The authors stress that they are not arguing against natural selection as a process; they say rather that it can be aided by "non-adaptive" mechanisms.
"There's been this general feeling that complexity is a good thing and evolves for complexity's sake - that it's adaptive," Professor Lynch told BBC News.
"We've opened up the idea that the roots of complexity don't have to reside in purely adaptational arguments.
"It's opening up a new evolutionary pathway that didn't exist before."
Ford Doolittle of Dalhousie University agrees that this mechanism, separate from Darwin's vision of natural selection, is an important consideration.
"Darwinists are a little bit like the pre-Darwinists before them, who would have marveled at the perfection of God's creation," he told BBC News.
"We tend to marvel at the Darwinian perfection of organisms now, saying 'this must have been highly selected for, it's a tuned and sophisticated machine'.
"In fact, it's a mess - there's so much unnecessary complexity."
While he called the Nature study "important and interesting", he disagrees with the mechanism that allows organisms to recover from the protein flaws.

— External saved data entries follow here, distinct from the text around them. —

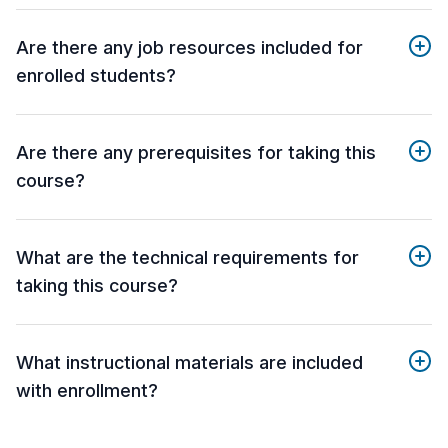
Are there any job resources included for
enrolled students?
Are there any prerequisites for taking this
course?
What are the technical requirements for
taking this course?
What instructional materials are included
with enrollment?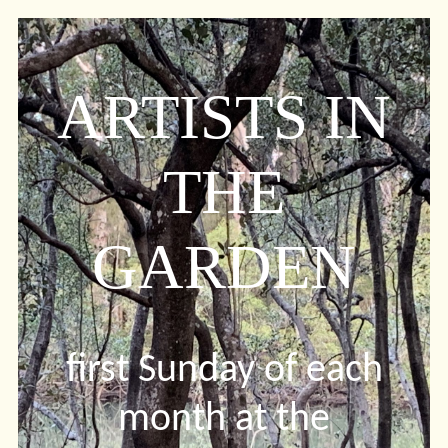
ARTISTS IN
THE
GARDEN
first Sunday of each
month at the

He has long argued for a "presuppression" mechanism, in which some organisms may have a way to overcome the limited functionality of the slightly damaged proteins, and those that do survive best.
"He's putting the cart before the horse," Professor Doolittle said of Professor Lynch's idea that subsequent mutations solve the problems raised by the protein changes.
"But we both agree that much of complexity does not have an adaptive explanation."